Sommes-nous entrain de revivre les pratiques politiques du régime Eyadema ?

L’article ci-dessous intitulé  Le «Sommet» du siècle et la masse du peuple est parvenu à la Rédaction du site de la CDPA-BT ce 8 octobre 2016. Nous nous faisons le devoir de le publier pour permettre à l’opinion d’avoir un éventail le plus large possible des réactions au sujet de ce « Sommet ».

Les opinions émises dans ce document n’engagent que son auteur. Elles ne constituent en aucune manière une position officielle de la CDPA-BT.

La Rédaction

Le « Sommet » du siècle et la masse du peuple

Le «Sommet» va s’ouvrir dans 48 heures. Elle se tient du 10 au 15 octobre. Lomé va être en fête comme on n’en a plus jamais vu depuis des années. La rentrée scolaire programmée pour 26 septembre est reportée au 17 octobre. Rien ne doit venir perturber la grand’messe. Le Togo renoue avec un passé que beaucoup ont cru révolu.

Une publicité monstre a envahi tout le pays depuis plusieurs mois déjà. Ce que nous autres, le commun du peuple, en avons retenu est que l’argent va couler à flot tout au long des 5 jours où le «Sommet» va occuper le pays. Et sans doute après. Chacun des 3000 invités étrangers en apportera à gogo. Les hôtels de haut standing, les restaurants chics, les taxis, les woleyia (les taxis motos)… Tout ce monde va en ramasser à foison.

On va même, semble-t-il, nous apporter un grand bateau-hôtel de luxe, qu’on nous placera sur notre grand océan ; car, on estime que nos hôtels de luxe ne sont pas encore suffisamment luxueux pour les invités de marque qui nous apporteront de l’argent à gogo.
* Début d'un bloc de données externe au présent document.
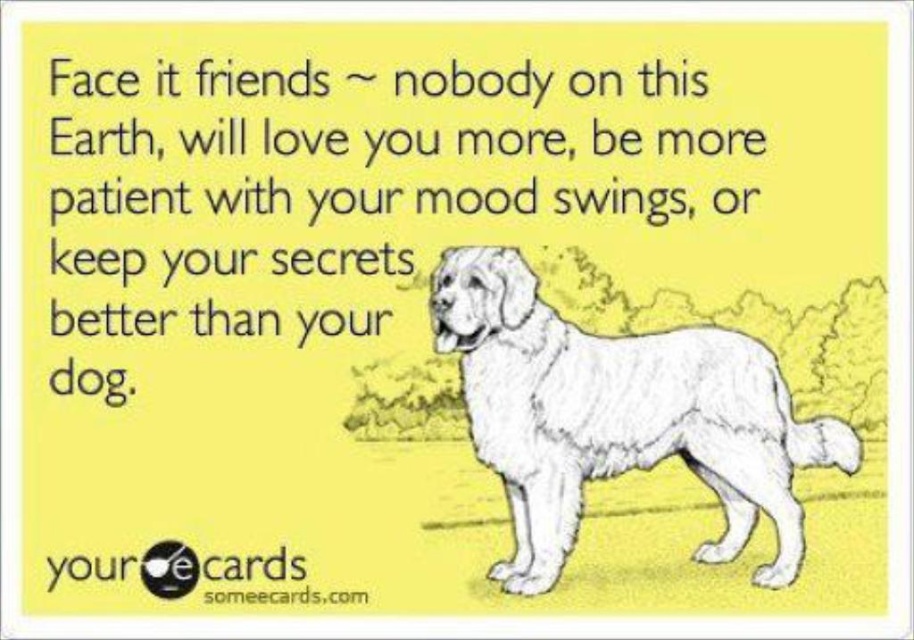
Does white fluffy dog at right appear over white paper at upper center?

No, white fluffy dog at right is not above white paper at upper center.

Does white fluffy dog at right have a greater height compared to white paper at upper center?

Yes.

Is point (683, 451) positioned after point (198, 257)?

Yes, it is.

Locate an element on the screen. Image resolution: width=914 pixels, height=640 pixels. white fluffy dog at right is located at coordinates (619, 417).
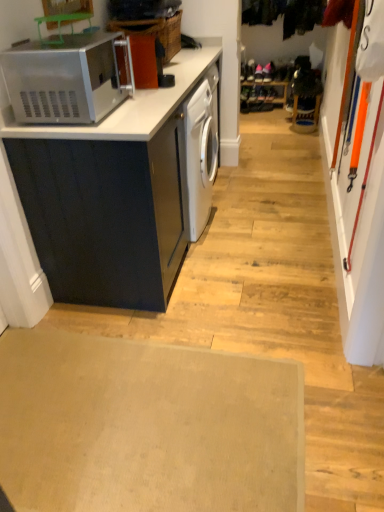
Question: Is beige carpet at lower center beside satin silver microwave at upper left?

Choices:
 (A) no
 (B) yes

Answer: (A)

Question: Does beige carpet at lower center have a greater height compared to satin silver microwave at upper left?

Choices:
 (A) no
 (B) yes

Answer: (A)

Question: Is the position of beige carpet at lower center more distant than that of satin silver microwave at upper left?

Choices:
 (A) no
 (B) yes

Answer: (A)

Question: Does beige carpet at lower center come in front of satin silver microwave at upper left?

Choices:
 (A) no
 (B) yes

Answer: (B)

Question: Considering the relative sizes of beige carpet at lower center and satin silver microwave at upper left in the image provided, is beige carpet at lower center bigger than satin silver microwave at upper left?

Choices:
 (A) no
 (B) yes

Answer: (A)

Question: From a real-world perspective, is satin silver microwave at upper left positioned above or below beige carpet at lower center?

Choices:
 (A) below
 (B) above

Answer: (B)

Question: Considering their positions, is satin silver microwave at upper left located in front of or behind beige carpet at lower center?

Choices:
 (A) behind
 (B) front

Answer: (A)

Question: Is satin silver microwave at upper left situated inside beige carpet at lower center or outside?

Choices:
 (A) inside
 (B) outside

Answer: (B)

Question: Considering the positions of satin silver microwave at upper left and beige carpet at lower center in the image, is satin silver microwave at upper left wider or thinner than beige carpet at lower center?

Choices:
 (A) wide
 (B) thin

Answer: (B)

Question: Looking at the image, does satin silver microwave at upper left seem bigger or smaller compared to matte black cabinet at left?

Choices:
 (A) big
 (B) small

Answer: (B)

Question: Is point (117, 61) positioned closer to the camera than point (67, 192)?

Choices:
 (A) closer
 (B) farther

Answer: (B)

Question: Looking at their shapes, would you say satin silver microwave at upper left is wider or thinner than matte black cabinet at left?

Choices:
 (A) wide
 (B) thin

Answer: (B)

Question: Which is correct: satin silver microwave at upper left is inside matte black cabinet at left, or outside of it?

Choices:
 (A) outside
 (B) inside

Answer: (A)

Question: From the image's perspective, is beige carpet at lower center positioned above or below matte black cabinet at left?

Choices:
 (A) above
 (B) below

Answer: (B)

Question: Considering the positions of point (195, 508) and point (165, 181), is point (195, 508) closer or farther from the camera than point (165, 181)?

Choices:
 (A) closer
 (B) farther

Answer: (A)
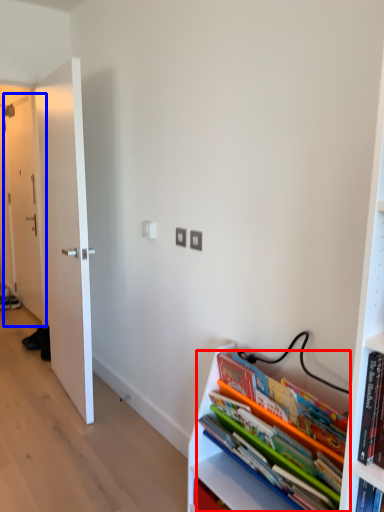
Question: Among these objects, which one is farthest to the camera, book (highlighted by a red box) or door (highlighted by a blue box)?

Choices:
 (A) book
 (B) door

Answer: (B)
Nous devons en être reconnaissants et remercier Dieu le Père. Chaque Togolais, y compris bien entendu le paysan de Mandouri, de Yotokope et d’ailleurs sur le territoire doit se plier en quatre pour recevoir nos illustres hôtes comme il se doit. Ce sommet du siècle, c’est en plus pour le développement. Et le développement, c’est pour tous (dit-on).

On a peut-être pensé à l’animation pour mettre nos hôtes en joie comme dans les grandes occasions d’autrefois. Dans ce cas, nous chanterons et nous danserons dans la salle de conférence. « Eyadema oye ! Oye !!! Agbé woèzu alafia!!!» Dommage que nos animateurs distingués d’autrefois ne sont plus de ce monde. Mais nous avons sûrement des ressources. Il suffira de les activer.
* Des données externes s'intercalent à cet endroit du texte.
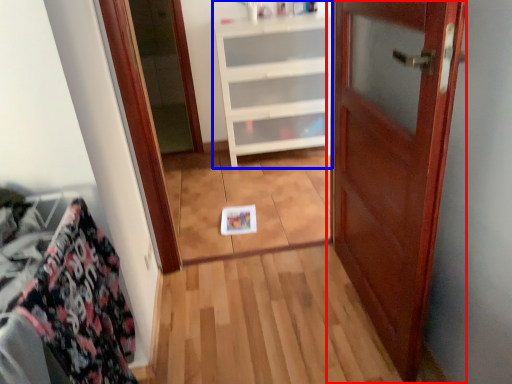
Question: Which point is closer to the camera, door (highlighted by a red box) or cabinetry (highlighted by a blue box)?

Choices:
 (A) door
 (B) cabinetry

Answer: (A)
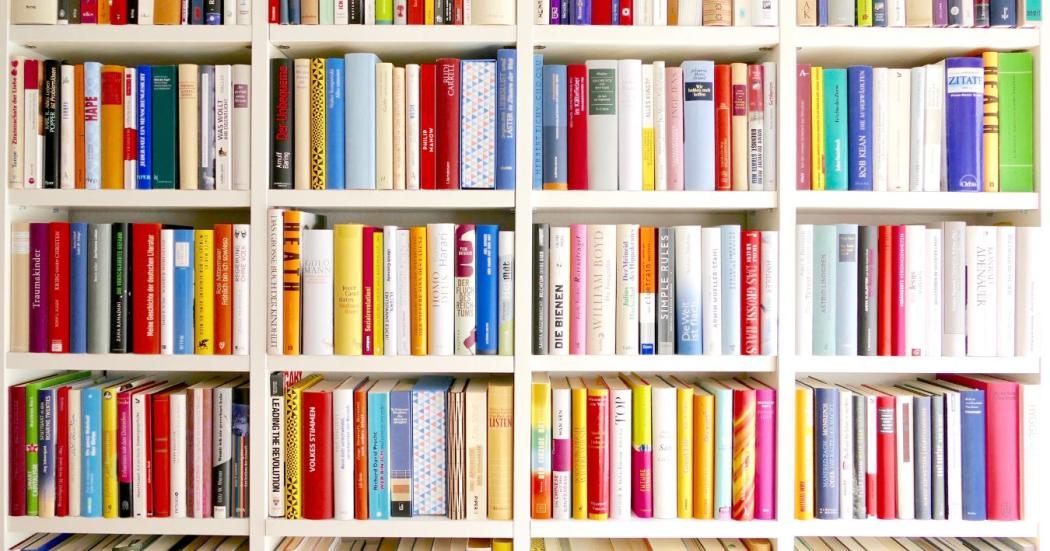
Locate an element on the screen. This screenshot has width=1050, height=551. top shelve is located at coordinates (172, 33), (343, 35), (632, 34), (904, 42).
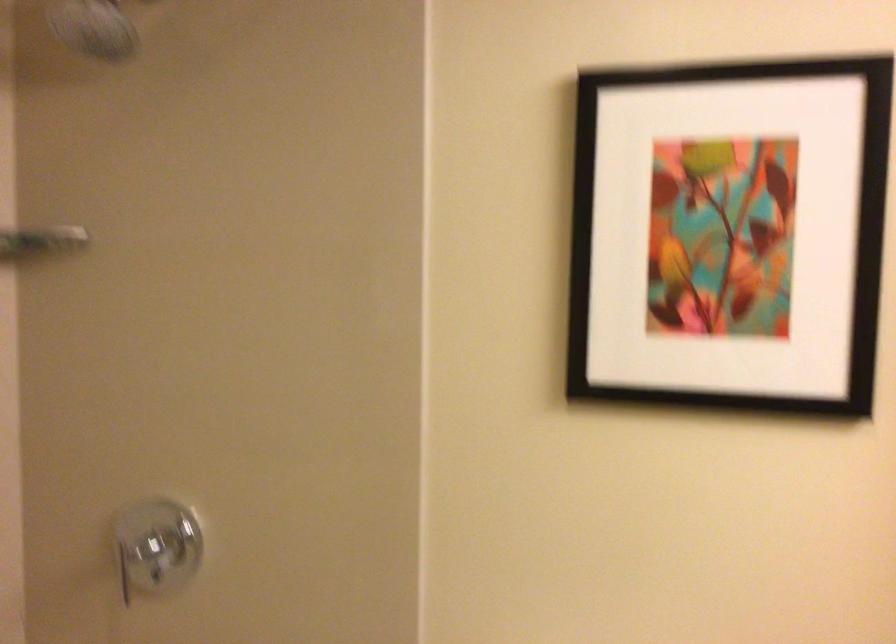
L’événement est historique on vous dit ! Bien plus historique que les Lomé 1 ou autres grand’messes du passé. Il mérite donc de la part de nos journalistes locaux un langage spécial. Pas question de raconter n’importe quoi, ou d’écrire n’importe quoi sur le «Sommet». On a donc réuni ces hommes de presse en séminaire pour leur apprendre le langage approprié pour la circonstance. C’est sérieux ! Gare aux brebis égarées. De toute façon, pas de souci. A l’exception peut-être de deux ou trois galeux incorrigibles, le reste du troupeau des journalistes est déjà acquis à la grande cause. Ils se sont mis à chanter « l’économie bleue » depuis des mois déjà, et à faire joyeusement « la promotion » du « Sommet » dans un concert de louanges remarqué. C’est dans le sang on vous dit !
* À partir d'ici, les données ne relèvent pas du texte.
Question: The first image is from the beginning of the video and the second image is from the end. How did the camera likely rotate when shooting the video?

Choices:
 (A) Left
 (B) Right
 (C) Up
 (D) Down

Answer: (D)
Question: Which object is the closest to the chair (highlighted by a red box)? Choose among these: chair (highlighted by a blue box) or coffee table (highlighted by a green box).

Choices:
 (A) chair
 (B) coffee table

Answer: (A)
Mais dans l’ensemble de la presse nationale, certains des «louangeurs» font tout de même grise mine. Pas qu’ils estiment que le «Sommet» n’apportera rien au Togolais d’en-bas. Mais parce la presse étrangère aurait eu la part du lion du budget consacré à la publicité pour la «promotion» du «Sommet». Le journaliste local n’a eu droit qu’à la portion congrue : 250.000 francs semble-t-il pour la page noircie ! On grince les dents dans le microcosme : où est donc le sens du patriotisme de ceux d’en-haut ? Mais on a pris quand même les 250.000 francs. On est spécial au Togo, vous le savez bien. C’est pour cela qu’on est si bien dans le pays ! La «vie chère» ? Ça fait des miracles !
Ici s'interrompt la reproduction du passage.